O que julga ser, então, mais importante esclarecer acerca deste episódio?
Acho que, mais do que percebermos quem chamou o SIS, importa saber o que foi dito, ou ao primeiro-ministro ou ao secretário de Estado ou aos ministros da Administração Interna e da Justiça, a quem quer que seja, sobre o conteúdo daquele computador - para que as pessoas dissessem para se recorrer ao SIS. Mais do que perguntar quem é que deu ordens, gostaria de perceber o que o ministro Galamba disse, a qualquer dos ministros com quem falou naquele dia 26 de abril, acerca do que aquele computador tinha. Porque, de certeza, o senhor ministro não disse que o computador tinha umas notas sobre umas reuniões com a presidente da TAP.

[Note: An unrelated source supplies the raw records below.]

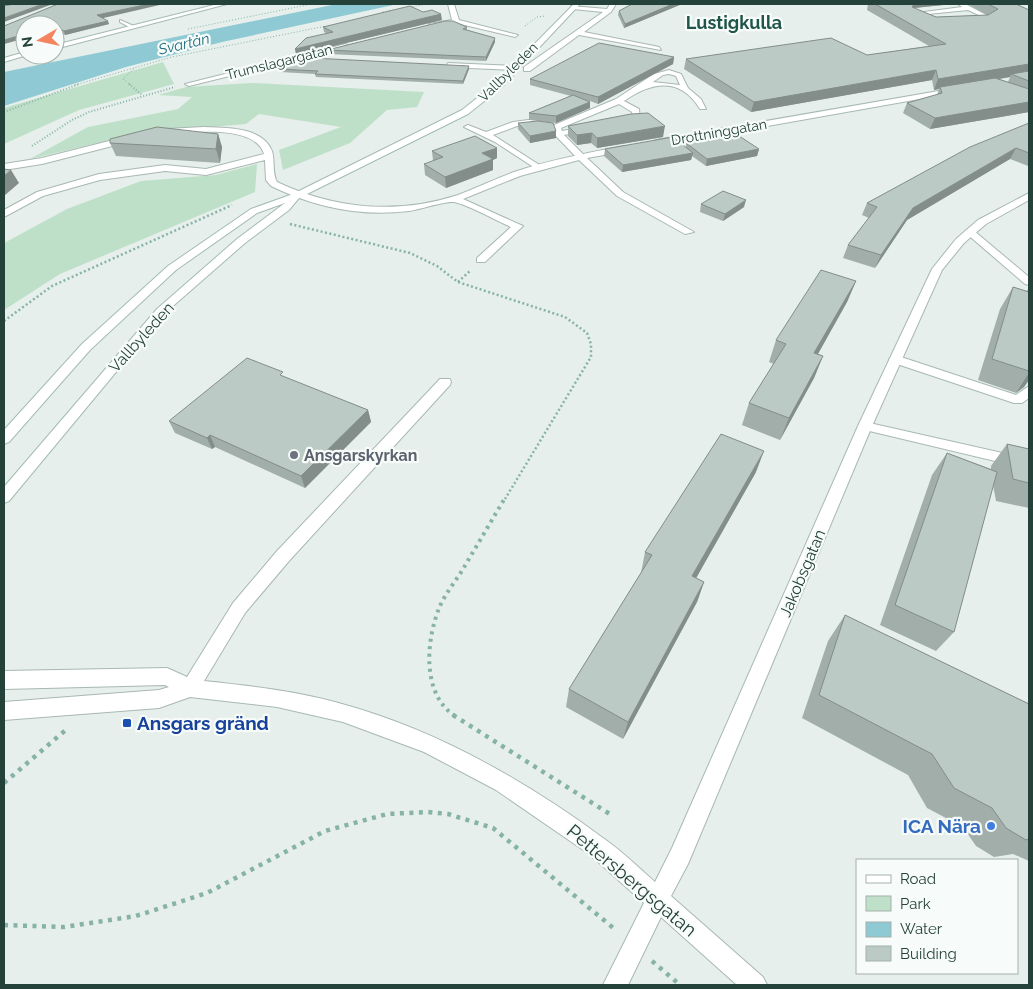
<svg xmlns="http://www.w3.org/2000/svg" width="1033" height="989" font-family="Raleway,sans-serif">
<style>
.green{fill:#bfe0c8}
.water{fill:#8ec9d4}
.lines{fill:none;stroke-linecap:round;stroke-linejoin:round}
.lane-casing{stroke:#a8b8b2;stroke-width:2}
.street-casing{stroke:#a8b8b2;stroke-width:2}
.secondary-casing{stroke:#a4bbb3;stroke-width:2}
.path-far4{stroke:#86b3a5;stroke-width:1;stroke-dasharray:1 2;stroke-linecap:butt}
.path-far3{stroke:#86b3a5;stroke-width:2;stroke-dasharray:1 2;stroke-linecap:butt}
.path-far2{stroke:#86b3a5;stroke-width:2.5;stroke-dasharray:2 2.5;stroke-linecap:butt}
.path-far1{stroke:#86b3a5;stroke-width:4;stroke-dasharray:3 4.5;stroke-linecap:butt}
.path{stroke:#86b3a5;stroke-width:4.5;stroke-dasharray:4 5.5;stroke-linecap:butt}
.lane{fill:#fff;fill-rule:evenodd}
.street{fill:#fff;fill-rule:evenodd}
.secondary{fill:#fff;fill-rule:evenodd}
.wall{fill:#a1aea9;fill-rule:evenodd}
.shaded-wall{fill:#838d89}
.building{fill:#bbcac4;stroke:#838d89}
.worship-dot{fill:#6b7280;stroke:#f7fbf9;stroke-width:2}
.transit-dot{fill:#1a4fb4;stroke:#f7fbf9;stroke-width:2}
.shop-dot{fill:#3f7fe0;stroke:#f7fbf9;stroke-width:2}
.labels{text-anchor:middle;stroke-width:4.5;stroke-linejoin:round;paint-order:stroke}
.far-street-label{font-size:14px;fill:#24423a;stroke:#f7fbf9}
.far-water-label{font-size:15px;font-style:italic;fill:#1c6f80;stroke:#f7fbf9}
.street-label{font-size:16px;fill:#24423a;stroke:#f7fbf9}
.worship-label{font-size:16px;font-weight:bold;fill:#5b616d;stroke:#f7fbf9;text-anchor:start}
.far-district-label{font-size:18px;font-weight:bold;fill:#1f5548;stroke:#f7fbf9}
.near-transit-label{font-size:19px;font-weight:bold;fill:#164399;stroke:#f7fbf9;text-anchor:start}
.near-shop-label{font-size:19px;font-weight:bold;fill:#366cbe;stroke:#f7fbf9;text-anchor:end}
.near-street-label{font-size:19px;fill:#24423a;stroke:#f7fbf9}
</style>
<rect width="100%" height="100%" fill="#e6efeb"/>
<g class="green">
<path d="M 163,62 L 174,84 L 79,110 L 4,144 L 4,108 Z"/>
<path d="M 252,83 L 424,92 L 417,107 L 387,110 L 350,143 L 283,170 L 279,150 L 341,127 L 259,114 L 246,124 L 140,133 L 30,159 L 88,127 L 178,109 L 192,97 L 158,95 L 186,87 Z"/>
<path d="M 257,164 L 255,192 L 60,274 L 4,310 L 4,243 L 67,209 L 141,181 L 216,175 Z"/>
</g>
<path class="water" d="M 337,4 L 398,4 L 222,42 L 126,67 L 4,106 L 4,72 Z"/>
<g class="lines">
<g class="lane-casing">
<g id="lane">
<path d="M 120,20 L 136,27 L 131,28 L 120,22 Z"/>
<path d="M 669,70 L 681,74 L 688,88 L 701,99 L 706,109 L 700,109 C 680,76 651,82 624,101 L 639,109 L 640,120 L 621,122 L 621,118 L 633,116 L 632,112 L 619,104 L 561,128 L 562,131 L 589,126 L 589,130 L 564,135 L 583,154 L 583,158 L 577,158 L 556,136 L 554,125 L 616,99 L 654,74 ZM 669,74 L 676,76 L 680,85 L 653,82 L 663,75 Z"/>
<path d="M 536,119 L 539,119 L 539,123 L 517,126 L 493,135 L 541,166 L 541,170 L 538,170 L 495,142 L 464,127 L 468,125 L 486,132 L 513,122 Z"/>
<path d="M 967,230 L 973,230 L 1029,277 L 1029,285 L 1025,284 L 967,234 Z"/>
<path d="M 895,355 L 1016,395 L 1029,386 L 1029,398 L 1022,403 L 1014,403 L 891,362 L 889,359 Z"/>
<path d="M 865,422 L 1029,459 L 1029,469 L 861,429 L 859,426 L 861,423 Z"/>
</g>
</g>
<g class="street-casing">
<g id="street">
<path d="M 448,4 L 454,4 L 459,20 L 518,35 L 515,37 L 456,23 L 429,26 L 429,24 L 452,20 Z"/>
<path d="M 610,4 L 616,4 L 611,12 L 584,32 L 659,47 L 661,50 L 579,35 L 530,71 L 524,71 L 524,67 L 603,12 L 573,9 L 571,6 L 607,9 Z"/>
<path d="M 958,4 L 965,4 L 992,18 L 973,22 L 973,20 L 983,17 L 968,10 L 918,15 L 923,20 L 920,22 L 909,14 L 962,7 Z"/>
<path d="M 346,44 L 348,47 L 189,86 L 185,84 Z"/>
<path d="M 448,63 L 514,66 L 518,68 L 514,70 L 445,67 Z"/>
<path d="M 956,88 L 959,88 L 959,92 L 656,146 L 652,143 L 656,140 Z"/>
<path d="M 204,127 C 225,128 262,126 272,151 C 275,161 272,173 277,182 C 334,209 397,215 458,195 C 477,188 495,179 514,172 C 550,160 586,153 624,146 L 627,147 L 627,151 L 587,158 L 623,192 L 694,232 L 685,234 L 617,196 L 579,160 L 520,176 L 463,199 L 523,226 L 485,262 L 477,262 L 477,258 L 511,227 C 497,221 469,205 454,202 C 445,201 421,209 409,211 C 360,217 314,207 271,186 L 266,180 L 265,160 L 206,175 L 165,171 L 100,180 L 43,196 L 4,217 L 4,210 L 37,192 L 99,174 L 165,165 L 206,169 L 264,154 C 255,124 190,132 166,135 L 162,132 L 166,129 Z"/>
<path d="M 129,136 L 133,139 L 132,141 L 42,164 L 4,170 L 4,164 L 42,158 Z"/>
<path d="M 1029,193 L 1029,200 L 986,224 L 964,243 L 942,270 L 872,426 L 688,864 L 671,896 L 763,977 L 767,985 L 737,985 L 661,917 L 628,985 L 603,985 L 644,903 L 589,854 L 496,790 L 424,752 L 343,722 L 277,707 L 190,697 L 159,708 L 4,720 L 4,702 L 159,690 L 169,687 L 165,685 L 4,689 L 4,671 L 167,668 L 187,677 L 233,603 L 277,551 L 440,379 L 450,379 L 451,382 L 450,385 L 289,561 L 245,613 L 204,681 C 251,686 297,691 342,704 C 437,730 524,780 603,838 C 622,851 638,867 655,882 L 672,848 L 858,426 L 932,269 L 956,239 L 978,220 Z"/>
</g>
</g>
<g class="secondary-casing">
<g id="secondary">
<path d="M 218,4 L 227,4 L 55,49 L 55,45 Z"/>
<path d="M 574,4 L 580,4 L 503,86 L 468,114 L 299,198 L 289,210 L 245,243 L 165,313 L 9,501 L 4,503 L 4,487 L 157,309 L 237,239 L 285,203 L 257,213 L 176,270 L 90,350 L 9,442 L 4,444 L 4,430 L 82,344 L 168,266 L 251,209 L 293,194 L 462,110 L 497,82 Z"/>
<path d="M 25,52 L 27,55 L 4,62 L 4,58 Z"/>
</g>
</g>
<g class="path-far4">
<path d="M 383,12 L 428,4"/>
<path d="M 525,26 L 537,17 L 545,16"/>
<path d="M 188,29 L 312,4"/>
<path d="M 75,85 L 172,57 L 326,26"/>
<path d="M 131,85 L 123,79 L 135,68"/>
</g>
<g class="path-far3">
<path d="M 129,84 L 142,95"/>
<path d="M 4,112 L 79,84"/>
<path d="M 32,146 L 72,120 L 89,112 L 175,87"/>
</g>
<g class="path-far2">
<path d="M 290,224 L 410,253 L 437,266 L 458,282 L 565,317 L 587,333 L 591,344 L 591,357 L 505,499"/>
<path d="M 458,282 L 471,270"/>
<path d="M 4,321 L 52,286 L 232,205"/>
</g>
<path class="path-far1" d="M 455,716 C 421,694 426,639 440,606 C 445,595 453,584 460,574 C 475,549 490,523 505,498"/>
<g class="path">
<path d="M 453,715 L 613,816"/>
<path d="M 4,783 L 68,728"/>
<path d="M 4,925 L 64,927 L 136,916 L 207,893 L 325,831 L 387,814 L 428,812 L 448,814 L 493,828 L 617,931"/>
<path d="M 652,961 L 680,985"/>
</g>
<use href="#lane" class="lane"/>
<use href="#street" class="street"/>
<use href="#secondary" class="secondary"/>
</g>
<g class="wall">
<path d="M 632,4 L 682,4 L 624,28 L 618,15 L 619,11 Z"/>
<path d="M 868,4 L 953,4 L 914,8 L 936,17 L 987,15 L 968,4 L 1016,4 L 1029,10 L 1029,112 L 930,129 L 903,113 L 907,103 L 937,95 L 939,89 L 934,90 L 932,80 L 751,112 L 684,69 L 686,59 L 867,55 L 929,46 L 867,10 ZM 1010,77 L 1008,82 L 999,79 Z"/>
<path d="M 423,12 L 442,20 L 296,55 L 326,33 L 324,32 L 323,27 Z"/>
<path d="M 102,18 L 109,24 L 65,35 L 55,29 L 55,25 L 25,25 L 25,38 L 4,44 L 4,26 Z"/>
<path d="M 467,27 L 467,30 L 495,42 L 486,61 L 328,54 L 327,50 Z"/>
<path d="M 674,57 L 673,64 L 598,104 L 590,101 L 590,108 L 556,123 L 529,120 L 529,113 L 571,96 L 530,85 L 530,79 Z"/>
<path d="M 312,58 L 469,69 L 463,84 L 316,77 L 315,74 L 280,72 L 279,69 Z"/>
<path d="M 518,123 L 556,138 L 530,143 L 518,129 Z"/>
<path d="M 1029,123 L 1029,165 L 1028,166 L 1010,159 L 907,220 L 875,268 L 843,258 L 848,245 L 869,218 L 862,215 L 867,203 Z"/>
<path d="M 568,126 L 663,137 L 597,148 L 591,143 L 577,145 L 568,136 Z"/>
<path d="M 218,134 L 222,147 L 220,163 L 116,156 L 110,143 Z"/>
<path d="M 686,143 L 759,149 L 757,156 L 706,166 L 692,156 L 691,160 L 622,172 L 604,156 L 605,149 L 686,147 Z"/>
<path d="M 497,148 L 497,158 L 493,160 L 493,170 L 446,188 L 425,175 L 424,164 L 433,161 L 432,151 Z"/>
<path d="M 701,204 L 744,207 L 723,221 L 700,212 Z"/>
<path d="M 856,281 L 847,302 L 818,354 L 823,356 L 814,378 L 780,440 L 742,425 L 749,403 L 774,364 L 769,362 L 776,340 Z"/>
<path d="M 1013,287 L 1027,291 L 1029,287 L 1029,380 L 1024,387 L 1016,393 L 978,380 L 1000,309 Z"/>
<path d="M 284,377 L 368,410 L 371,422 L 305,488 L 215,447 L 212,449 L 175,433 L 169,421 Z"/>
<path d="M 1007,444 L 1029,449 L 1029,508 L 996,501 L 993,485 L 954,632 L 936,651 L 880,625 L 932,475 L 947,453 L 991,469 L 991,466 Z"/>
<path d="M 756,472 L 696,578 L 704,582 L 697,602 L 623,739 L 566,707 L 569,689 L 641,573 L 645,552 Z"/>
<path d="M 845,615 L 1029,704 L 1029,861 L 1013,854 L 994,857 L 976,846 L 963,827 L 927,808 L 908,775 L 802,718 L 828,641 Z"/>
</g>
<g class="shaded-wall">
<path d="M 43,4 L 53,4 L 4,22 L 4,18 Z"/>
<path d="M 149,4 L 164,4 L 99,19 L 97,15 Z"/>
<path d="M 673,4 L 682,4 L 624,28 L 625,24 Z"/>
<path d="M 914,4 L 953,4 L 914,8 L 912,7 Z"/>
<path d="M 441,14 L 442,20 L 296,55 L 295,49 Z"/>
<path d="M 108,21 L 109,24 L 65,35 L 64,31 Z"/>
<path d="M 25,34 L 25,38 L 4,44 L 4,40 Z"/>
<path d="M 495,38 L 495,42 L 486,61 L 486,57 Z"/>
<path d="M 674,57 L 673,64 L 598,104 L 598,97 Z"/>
<path d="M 1029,64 L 1029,74 L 1011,74 L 1010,77 L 940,89 L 940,87 L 939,89 L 934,90 L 938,79 Z"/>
<path d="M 469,66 L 469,69 L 463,84 L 463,81 Z"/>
<path d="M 936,70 L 932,80 L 751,112 L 754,102 Z"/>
<path d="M 590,102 L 590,108 L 556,123 L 556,116 Z"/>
<path d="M 1029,102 L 1029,112 L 930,129 L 935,118 Z"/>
<path d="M 665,126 L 663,137 L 597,148 L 597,138 Z"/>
<path d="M 556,131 L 556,138 L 530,143 L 530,136 Z"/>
<path d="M 592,133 L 591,143 L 577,145 L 577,135 Z"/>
<path d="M 218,134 L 222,147 L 220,163 L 216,149 Z"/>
<path d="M 497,148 L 497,158 L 493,160 L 493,170 L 446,188 L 445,177 L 482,153 Z"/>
<path d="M 1016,148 L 1010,159 L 907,220 L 875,268 L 881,255 L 913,208 Z"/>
<path d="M 759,149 L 757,156 L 706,166 L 707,159 Z"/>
<path d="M 693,153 L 691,160 L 622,172 L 623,165 Z"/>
<path d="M 11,170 L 19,183 L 4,196 L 4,176 Z"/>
<path d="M 746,200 L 744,207 L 723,221 L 725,214 Z"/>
<path d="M 856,281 L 847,302 L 806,375 L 814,353 Z"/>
<path d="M 823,356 L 814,378 L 780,440 L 789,418 Z"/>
<path d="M 1029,373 L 1029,380 L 1024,387 L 1016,393 Z"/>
<path d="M 368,410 L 371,422 L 305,488 L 301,476 Z"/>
<path d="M 210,435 L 215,447 L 212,449 L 207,438 Z"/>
<path d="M 764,451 L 756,472 L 686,596 L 692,576 Z"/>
<path d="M 704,582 L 697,602 L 623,739 L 628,722 Z"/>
</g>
<g class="building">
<path d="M 14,4 L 43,4 L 4,18 L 4,6 Z"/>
<path d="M 58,4 L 149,4 L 97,15 L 108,21 L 64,31 L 55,26 L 55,25 L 25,25 L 25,34 L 4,40 L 4,26 Z"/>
<path d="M 632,4 L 673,4 L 625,24 L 619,11 Z"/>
<path d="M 875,4 L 914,4 L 912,7 L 936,17 L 988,15 L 998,9 L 988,4 L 1016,4 L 1029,10 L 1029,64 L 938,79 L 936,70 L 754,102 L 686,59 L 831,38 L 867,55 L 946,44 Z"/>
<path d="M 410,6 L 423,12 L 432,10 L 441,14 L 295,49 L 306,38 L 333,32 L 323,27 Z"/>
<path d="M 445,21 L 453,21 L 467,27 L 463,29 L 495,38 L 486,57 L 327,50 Z"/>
<path d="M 599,43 L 674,57 L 598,97 L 530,79 Z"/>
<path d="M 309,55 L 312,58 L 469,66 L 463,81 L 315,74 L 318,71 L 279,69 L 288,60 Z"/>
<path d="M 1029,71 L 1029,81 L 1011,74 Z"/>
<path d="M 995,78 L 1029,89 L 1029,102 L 935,118 L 907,103 L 942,93 L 940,87 Z"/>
<path d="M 573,95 L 590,102 L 556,116 L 529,113 Z"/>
<path d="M 648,113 L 665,126 L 597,138 L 592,133 L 577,135 L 568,126 L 631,114 Z"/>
<path d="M 538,121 L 553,123 L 556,131 L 530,136 L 518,123 Z"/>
<path d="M 1029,123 L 1029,153 L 1016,148 L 913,208 L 881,255 L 848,245 L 877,207 L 867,203 L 970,147 Z"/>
<path d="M 157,127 L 218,134 L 216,149 L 110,143 L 110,139 Z"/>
<path d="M 736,134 L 759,149 L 707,159 L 686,143 Z"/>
<path d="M 475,136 L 497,148 L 482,153 L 493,159 L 445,177 L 424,164 L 443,157 L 432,151 Z"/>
<path d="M 673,137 L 693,153 L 623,165 L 605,149 Z"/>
<path d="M 4,169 L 11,170 L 4,176 Z"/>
<path d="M 723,191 L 746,200 L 725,214 L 701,204 Z"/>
<path d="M 821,270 L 856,281 L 814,353 L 823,356 L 789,418 L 749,403 L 786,344 L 776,340 Z"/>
<path d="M 1013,287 L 1029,292 L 1029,371 L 992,359 Z"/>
<path d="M 247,358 L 283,372 L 280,375 L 368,410 L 301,476 L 210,435 L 207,438 L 169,421 Z"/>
<path d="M 721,434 L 764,451 L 692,576 L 704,582 L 628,722 L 569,689 L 652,555 L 645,552 Z"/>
<path d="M 1007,444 L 1029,449 L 1029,483 L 1013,479 Z"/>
<path d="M 947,453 L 997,472 L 954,632 L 895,605 Z"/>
<path d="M 845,615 L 1029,704 L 1029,839 L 1026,840 L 1006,828 L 992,808 L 954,788 L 932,754 L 819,695 Z"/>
</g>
<circle class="worship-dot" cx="294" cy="455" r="5"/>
<rect class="transit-dot" x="122" y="718" width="10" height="10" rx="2.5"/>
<circle class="shop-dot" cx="991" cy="826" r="5"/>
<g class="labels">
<g class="far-street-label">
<text transform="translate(279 62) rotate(-14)" y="5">Trumslagargatan</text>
<text transform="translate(508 72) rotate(-45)" y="5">Vallbyleden</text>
<text transform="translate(719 132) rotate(-10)" y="5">Drottninggatan</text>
</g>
<g class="far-water-label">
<text transform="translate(184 44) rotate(-13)" y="5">Svartån</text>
</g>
<g class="street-label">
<text transform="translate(141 337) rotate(-48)" y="6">Vallbyleden</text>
<text transform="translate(802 573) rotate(-67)" y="6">Jakobsgatan</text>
</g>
<g class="worship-label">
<text x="304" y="461">Ansgarskyrkan</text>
</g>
<g class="far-district-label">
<text x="734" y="29">Lustigkulla</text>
</g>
<g class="near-transit-label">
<text x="137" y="730">Ansgars gränd</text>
</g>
<g class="near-shop-label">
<text x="981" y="833">ICA Nära</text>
</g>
<g class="near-street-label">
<text transform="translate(632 880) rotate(40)" y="7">Pettersbergsgatan</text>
</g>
</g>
<rect width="1033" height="989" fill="none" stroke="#24423a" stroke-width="10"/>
<rect x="856" y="859" width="162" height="115" fill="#f7fbf9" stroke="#a3b1ad"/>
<rect x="866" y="875" width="25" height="8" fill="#ffffff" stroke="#a3b1ad"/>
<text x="900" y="884" font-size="15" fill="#24423a">Road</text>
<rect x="866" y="896" width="25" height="15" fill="#bfe0c8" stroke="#a3b1ad"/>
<text x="900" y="909" font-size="15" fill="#24423a">Park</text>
<rect x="866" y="922" width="25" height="15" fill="#8ec9d4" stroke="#a3b1ad"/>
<text x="900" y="934" font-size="15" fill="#24423a">Water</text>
<rect x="866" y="946" width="25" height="15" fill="#bbcac4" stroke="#a3b1ad"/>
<text x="900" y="959" font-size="15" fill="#24423a">Building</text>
<g transform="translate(40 40) rotate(261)"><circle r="24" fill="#f7fbf9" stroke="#a3b1ad"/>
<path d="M0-4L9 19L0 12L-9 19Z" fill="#f4845f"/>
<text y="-8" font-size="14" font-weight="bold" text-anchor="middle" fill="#24423a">N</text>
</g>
</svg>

Em boa verdade, as pessoas podem duvidar da serenidade e da sanidade mental dos ministros e do primeiro-ministro, mas façamos-lhes essa justiça: se um colega meu me disser que aquilo que está em causa são umas notas que um adjunto tomou de uma reunião normal, que não devia ter havido, mas ainda assim houve, ninguém vai dizer para recorrer ao SIS. Percebemos agora que não foi o plano de reestruturação da TAP, que estava em vários computadores e em vários sítios - e mais, o ministro nunca o tinha lido, portanto, não sabia se ele era importante ou não. Também não foi nada que tivesse que ver com números da TAP, porque esses números são, normalmente, do conhecimento de várias pessoas. Teve alguém de dizer que o que ali estava tinha a ver com Segurança Nacional, questões relacionadas com possíveis ataques terroristas, de segurança de aeroportos, etc., o que levou a quem estivesse do outro lado a dizer para recorrer ao SIS. Aí, acredito que o SIS, que tinha uma linha de investigação neste âmbito, tivesse dito que ia ver o que aconteceu, se existiam fugas de informação, nomeadamente de segurança. E depois perceberam que o computador, afinal, foi ajudado a sair do Ministério pela própria polícia, e que a pessoa, quando confrontada com a possibilidade de ter nela esse tipo de matéria, disse: “Quero é entregar isto, que não quero nada disso, a única coisa que quero é guardar as minhas notas”.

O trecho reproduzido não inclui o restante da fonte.